**INPUT RECORDS**
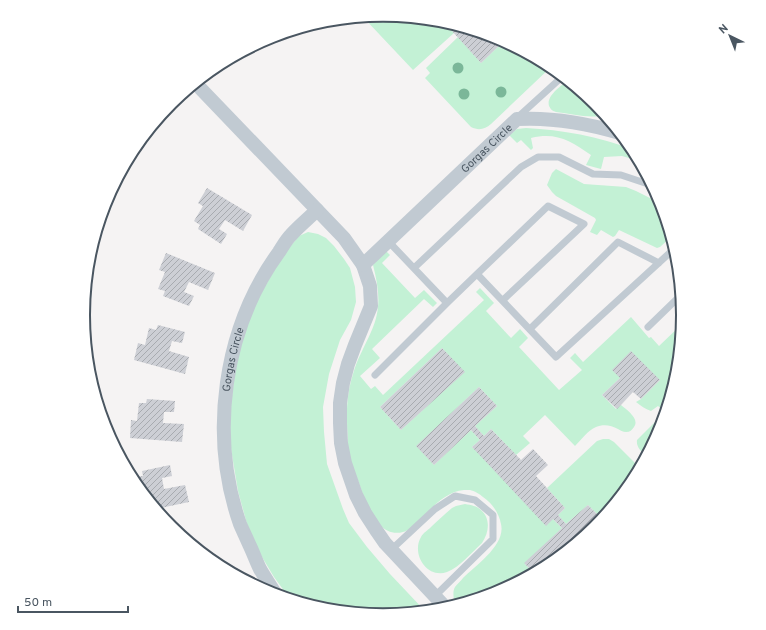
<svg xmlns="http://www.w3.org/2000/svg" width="766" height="630" font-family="Overpass,sans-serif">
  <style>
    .green { fill: #c3f1d5; fill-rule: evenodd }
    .building { fill: url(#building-hatch) }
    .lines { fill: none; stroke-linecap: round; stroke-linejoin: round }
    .service { stroke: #c1cad2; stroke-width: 7 }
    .minor { stroke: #c1cad2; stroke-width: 14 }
    .tree { fill: #7bb799 }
    .labels { text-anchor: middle; stroke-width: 3; stroke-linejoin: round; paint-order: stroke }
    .street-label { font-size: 11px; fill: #4a5661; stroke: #fff }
    .rim { fill: none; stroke: #4a5661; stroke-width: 2 }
  </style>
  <defs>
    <pattern id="building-hatch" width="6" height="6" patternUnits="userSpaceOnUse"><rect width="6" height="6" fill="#cdcfd5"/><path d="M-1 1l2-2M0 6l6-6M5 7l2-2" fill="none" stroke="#a8abb0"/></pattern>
  </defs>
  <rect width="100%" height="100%" fill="#f5f3f3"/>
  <path class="green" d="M383,15l59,6h1l11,12 -41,37 -50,-53z
    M458,37l23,26 23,-22 47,26 -60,57c-6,5 -12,7 -20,3l-46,-49 5,-5 -4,-5z
    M568,80l7,6 -2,3 21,22 5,-4 6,8c-16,4 -32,-1 -49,-3 -3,-1 -5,-2 -7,-6 -3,-10 12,-20 19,-26z
    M526,128c36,2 73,8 107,22l6,11 -17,-5 -18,1 -3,12 -15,-4 5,-10c-21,-14 -34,-23 -60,-17l2,10 -2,2 -10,-10 -4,3 -8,-8 8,-6z
    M556,169l28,15 42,3 10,4 18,9 8,6 9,31 -11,10 -3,1 -38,-18 -4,6 -2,1 -12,-7 -4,5 -7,-3 6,-12 -1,-2 -39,-22 -4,-4 -5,-7 5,-12z
    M308,232l10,2 8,4 8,8 10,13 6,9 5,19 1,15 -5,18 -11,20 -11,34 -6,33 1,25 3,32 16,45 6,14 18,24 23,27 35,37 -42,4 -59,-6 -34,-10 -16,-22 -15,-25 -12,-28 -9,-33 -8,-48v-32l5,-38 7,-35 12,-32 28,-50 17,-20z
    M385,250l5,5 -8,8 33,35 9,-8 13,13 -4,4 -9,-8 -52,50 8,9 -20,18 11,13 4,-3 8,9 101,-95 -8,-8 4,-4 14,15 -8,8 25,27 9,-9 8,9 -9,9 40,43 23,-20 -12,-12 5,-5 8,9 48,-45 18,21 2,-1 8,9 23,-22 -5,50 -17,56 -14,26c-5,-5 -10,-9 -9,-16l28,-28 -7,-6 -7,5c-6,-2 -10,-5 -15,-9l5,-3 19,-19 -40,-2 -18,17 14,14 5,-4c6,5 19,14 13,22 -2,3 -4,5 -8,5 -3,0 -6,-2 -8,-3 -7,-4 -15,-5 -22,-2 -8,3 -15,13 -21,19l-30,-31 -22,21 7,7 -14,12 -25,-26 -7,7 -9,-10 22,-20 -18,-19 -62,59 17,19 37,-35 9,10 -8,7 81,72 9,9 -37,36 9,9 -36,19 -43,13c-1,-5 -3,-13 0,-18 2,-3 6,-6 8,-9 13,-13 43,-33 38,-54 -2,-11 -9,-21 -18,-27 -3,-3 -9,-6 -13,-7 -1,0 -5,0 -6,0 -20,2 -33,19 -46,32 -4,4 -10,9 -15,10 -26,7 -38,-31 -44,-49 -3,-8 -8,-17 -10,-25 -1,-6 -1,-12 -1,-18 -2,-23 -2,-44 5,-66 4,-15 12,-28 18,-42 11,-24 8,-43 2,-67zM442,348l22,24 -63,58 -21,-23z
    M603,439h6l5,3 26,26 -8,14 -30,37 -14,-14 -22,19 -8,-9 7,-7 -18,-20 50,-47z
    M465,504c6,1 12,2 16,6 10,9 8,23 1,33 -10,9 -22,24 -35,29 -20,7 -36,-18 -26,-35 2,-4 7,-7 10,-10 7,-7 14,-13 21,-19l4,-2z"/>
  <path class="building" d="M443,21l55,17 6,3 -23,22z
    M207,188l45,27 -9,16 -18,-11 -6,9 8,5 -6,10 -23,-15 2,-4 -6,-4 9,-15 -5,-3z
    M166,253l49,20 -7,17 -19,-8 -5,10 10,4 -5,10 -26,-10 2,-5 -7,-2 7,-17 -6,-2z
    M158,325l27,7 -3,11 -10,-2 -3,10 20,6 -4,17 -51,-14 4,-17 7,2 4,-17 7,2z
    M442,348l23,24 -64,58 -21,-23z
    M631,351l29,29 -19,19 -8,-7 -16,17 -15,-14 18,-17 -8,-8z
    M479,387l18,19 -22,20 9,10 7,-7 30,31 12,-11 15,16 -12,11 29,32 -7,7 8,9 22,-19 14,14 -7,8 -46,38 -15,8 -10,-10 38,-35 -9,-9 -7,7 -74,-79 8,-7 -9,-10 -37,35 -18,-19z
    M147,399l28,2 -1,11h-10l-1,11 21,1 -2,18 -52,-4 1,-18 6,1 2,-18h7z
    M170,465l2,11 -10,2 2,11 21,-4 4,17 -33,7 -18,-22 -2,-10 7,-1 -1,-5z
    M186,533l5,11 -10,-9z
    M206,548l5,12 -11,-9z"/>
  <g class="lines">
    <path class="service" d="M518,117l45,-41
      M388,241l59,62 30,-29 79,83 119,-109
      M414,268l107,-101 17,-10h21l34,17 28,1 27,9 5,3
      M477,274l71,-68 36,18 -81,76
      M648,327l33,-32
      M530,329l88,-87 41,21
      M375,375l72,-72
      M392,549l43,-40 20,-13 20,4 18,15v24l-58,57"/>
    <g class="minor">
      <path d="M201,89l143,149 19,27 7,21 1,20 -16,39 -7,19 -5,19 -3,20v20l1,20 4,20 11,32 9,18 11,17 9,13 61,65"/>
      <path id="s1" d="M363,265l154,-146c35,-2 69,4 103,14"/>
      <path id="s2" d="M276,595c-5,-9 -11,-17 -16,-26 -4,-8 -7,-17 -11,-25 -3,-7 -6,-13 -9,-20 -31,-89 -17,-195 39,-272 4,-6 7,-12 12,-17 8,-9 18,-17 26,-25"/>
    </g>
  </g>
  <g class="tree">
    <circle cx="458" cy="68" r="5.5"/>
    <circle cx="501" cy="92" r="5.5"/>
    <circle cx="464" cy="94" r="5.5"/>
  </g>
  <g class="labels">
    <g class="street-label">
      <text dy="4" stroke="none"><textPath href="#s1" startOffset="170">Gorgas Circle</textPath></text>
      <text dy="4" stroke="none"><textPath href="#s2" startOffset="247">Gorgas Circle</textPath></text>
    </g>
  </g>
  <path d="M0 0H766V630H0ZM90 315a293 293 0 1 1 586 0a293 293 0 1 1-586 0Z" fill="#fff" fill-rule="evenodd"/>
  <path class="rim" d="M90 315a293 293 0 1 1 586 0a293 293 0 1 1-586 0Z"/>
  <g transform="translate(730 36) rotate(317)" stroke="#ffffff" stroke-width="3" paint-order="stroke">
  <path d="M0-3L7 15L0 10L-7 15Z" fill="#4a5661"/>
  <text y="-6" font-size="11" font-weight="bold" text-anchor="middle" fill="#4a5661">N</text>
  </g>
  <path d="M18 606v6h110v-6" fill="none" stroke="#4a5661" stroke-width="2"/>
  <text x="24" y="606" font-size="12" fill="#4a5661" stroke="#ffffff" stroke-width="3" paint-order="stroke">50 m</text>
</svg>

**AIM OF THE TASK**
Transcribe each of the records above precisely, with no pictures in the copy.

**YOUR RESPONSE**
<svg xmlns="http://www.w3.org/2000/svg" width="766" height="630" font-family="Overpass,sans-serif">
  <style>
    .green { fill: #c3f1d5; fill-rule: evenodd }
    .building { fill: url(#building-hatch) }
    .lines { fill: none; stroke-linecap: round; stroke-linejoin: round }
    .service { stroke: #c1cad2; stroke-width: 7 }
    .minor { stroke: #c1cad2; stroke-width: 14 }
    .tree { fill: #7bb799 }
    .labels { text-anchor: middle; stroke-width: 3; stroke-linejoin: round; paint-order: stroke }
    .street-label { font-size: 11px; fill: #4a5661; stroke: #fff }
    .rim { fill: none; stroke: #4a5661; stroke-width: 2 }
  </style>
  <defs>
    <pattern id="building-hatch" width="6" height="6" patternUnits="userSpaceOnUse"><rect width="6" height="6" fill="#cdcfd5"/><path d="M-1 1l2-2M0 6l6-6M5 7l2-2" fill="none" stroke="#a8abb0"/></pattern>
  </defs>
  <rect width="100%" height="100%" fill="#f5f3f3"/>
  <path class="green" d="M383,15l59,6h1l11,12 -41,37 -50,-53z
    M458,37l23,26 23,-22 47,26 -60,57c-6,5 -12,7 -20,3l-46,-49 5,-5 -4,-5z
    M568,80l7,6 -2,3 21,22 5,-4 6,8c-16,4 -32,-1 -49,-3 -3,-1 -5,-2 -7,-6 -3,-10 12,-20 19,-26z
    M526,128c36,2 73,8 107,22l6,11 -17,-5 -18,1 -3,12 -15,-4 5,-10c-21,-14 -34,-23 -60,-17l2,10 -2,2 -10,-10 -4,3 -8,-8 8,-6z
    M556,169l28,15 42,3 10,4 18,9 8,6 9,31 -11,10 -3,1 -38,-18 -4,6 -2,1 -12,-7 -4,5 -7,-3 6,-12 -1,-2 -39,-22 -4,-4 -5,-7 5,-12z
    M308,232l10,2 8,4 8,8 10,13 6,9 5,19 1,15 -5,18 -11,20 -11,34 -6,33 1,25 3,32 16,45 6,14 18,24 23,27 35,37 -42,4 -59,-6 -34,-10 -16,-22 -15,-25 -12,-28 -9,-33 -8,-48v-32l5,-38 7,-35 12,-32 28,-50 17,-20z
    M385,250l5,5 -8,8 33,35 9,-8 13,13 -4,4 -9,-8 -52,50 8,9 -20,18 11,13 4,-3 8,9 101,-95 -8,-8 4,-4 14,15 -8,8 25,27 9,-9 8,9 -9,9 40,43 23,-20 -12,-12 5,-5 8,9 48,-45 18,21 2,-1 8,9 23,-22 -5,50 -17,56 -14,26c-5,-5 -10,-9 -9,-16l28,-28 -7,-6 -7,5c-6,-2 -10,-5 -15,-9l5,-3 19,-19 -40,-2 -18,17 14,14 5,-4c6,5 19,14 13,22 -2,3 -4,5 -8,5 -3,0 -6,-2 -8,-3 -7,-4 -15,-5 -22,-2 -8,3 -15,13 -21,19l-30,-31 -22,21 7,7 -14,12 -25,-26 -7,7 -9,-10 22,-20 -18,-19 -62,59 17,19 37,-35 9,10 -8,7 81,72 9,9 -37,36 9,9 -36,19 -43,13c-1,-5 -3,-13 0,-18 2,-3 6,-6 8,-9 13,-13 43,-33 38,-54 -2,-11 -9,-21 -18,-27 -3,-3 -9,-6 -13,-7 -1,0 -5,0 -6,0 -20,2 -33,19 -46,32 -4,4 -10,9 -15,10 -26,7 -38,-31 -44,-49 -3,-8 -8,-17 -10,-25 -1,-6 -1,-12 -1,-18 -2,-23 -2,-44 5,-66 4,-15 12,-28 18,-42 11,-24 8,-43 2,-67zM442,348l22,24 -63,58 -21,-23z
    M603,439h6l5,3 26,26 -8,14 -30,37 -14,-14 -22,19 -8,-9 7,-7 -18,-20 50,-47z
    M465,504c6,1 12,2 16,6 10,9 8,23 1,33 -10,9 -22,24 -35,29 -20,7 -36,-18 -26,-35 2,-4 7,-7 10,-10 7,-7 14,-13 21,-19l4,-2z"/>
  <path class="building" d="M443,21l55,17 6,3 -23,22z
    M207,188l45,27 -9,16 -18,-11 -6,9 8,5 -6,10 -23,-15 2,-4 -6,-4 9,-15 -5,-3z
    M166,253l49,20 -7,17 -19,-8 -5,10 10,4 -5,10 -26,-10 2,-5 -7,-2 7,-17 -6,-2z
    M158,325l27,7 -3,11 -10,-2 -3,10 20,6 -4,17 -51,-14 4,-17 7,2 4,-17 7,2z
    M442,348l23,24 -64,58 -21,-23z
    M631,351l29,29 -19,19 -8,-7 -16,17 -15,-14 18,-17 -8,-8z
    M479,387l18,19 -22,20 9,10 7,-7 30,31 12,-11 15,16 -12,11 29,32 -7,7 8,9 22,-19 14,14 -7,8 -46,38 -15,8 -10,-10 38,-35 -9,-9 -7,7 -74,-79 8,-7 -9,-10 -37,35 -18,-19z
    M147,399l28,2 -1,11h-10l-1,11 21,1 -2,18 -52,-4 1,-18 6,1 2,-18h7z
    M170,465l2,11 -10,2 2,11 21,-4 4,17 -33,7 -18,-22 -2,-10 7,-1 -1,-5z
    M186,533l5,11 -10,-9z
    M206,548l5,12 -11,-9z"/>
  <g class="lines">
    <path class="service" d="M518,117l45,-41
      M388,241l59,62 30,-29 79,83 119,-109
      M414,268l107,-101 17,-10h21l34,17 28,1 27,9 5,3
      M477,274l71,-68 36,18 -81,76
      M648,327l33,-32
      M530,329l88,-87 41,21
      M375,375l72,-72
      M392,549l43,-40 20,-13 20,4 18,15v24l-58,57"/>
    <g class="minor">
      <path d="M201,89l143,149 19,27 7,21 1,20 -16,39 -7,19 -5,19 -3,20v20l1,20 4,20 11,32 9,18 11,17 9,13 61,65"/>
      <path id="s1" d="M363,265l154,-146c35,-2 69,4 103,14"/>
      <path id="s2" d="M276,595c-5,-9 -11,-17 -16,-26 -4,-8 -7,-17 -11,-25 -3,-7 -6,-13 -9,-20 -31,-89 -17,-195 39,-272 4,-6 7,-12 12,-17 8,-9 18,-17 26,-25"/>
    </g>
  </g>
  <g class="tree">
    <circle cx="458" cy="68" r="5.5"/>
    <circle cx="501" cy="92" r="5.5"/>
    <circle cx="464" cy="94" r="5.5"/>
  </g>
  <g class="labels">
    <g class="street-label">
      <text dy="4" stroke="none"><textPath href="#s1" startOffset="170">Gorgas Circle</textPath></text>
      <text dy="4" stroke="none"><textPath href="#s2" startOffset="247">Gorgas Circle</textPath></text>
    </g>
  </g>
  <path d="M0 0H766V630H0ZM90 315a293 293 0 1 1 586 0a293 293 0 1 1-586 0Z" fill="#fff" fill-rule="evenodd"/>
  <path class="rim" d="M90 315a293 293 0 1 1 586 0a293 293 0 1 1-586 0Z"/>
  <g transform="translate(730 36) rotate(317)" stroke="#ffffff" stroke-width="3" paint-order="stroke">
  <path d="M0-3L7 15L0 10L-7 15Z" fill="#4a5661"/>
  <text y="-6" font-size="11" font-weight="bold" text-anchor="middle" fill="#4a5661">N</text>
  </g>
  <path d="M18 606v6h110v-6" fill="none" stroke="#4a5661" stroke-width="2"/>
  <text x="24" y="606" font-size="12" fill="#4a5661" stroke="#ffffff" stroke-width="3" paint-order="stroke">50 m</text>
</svg>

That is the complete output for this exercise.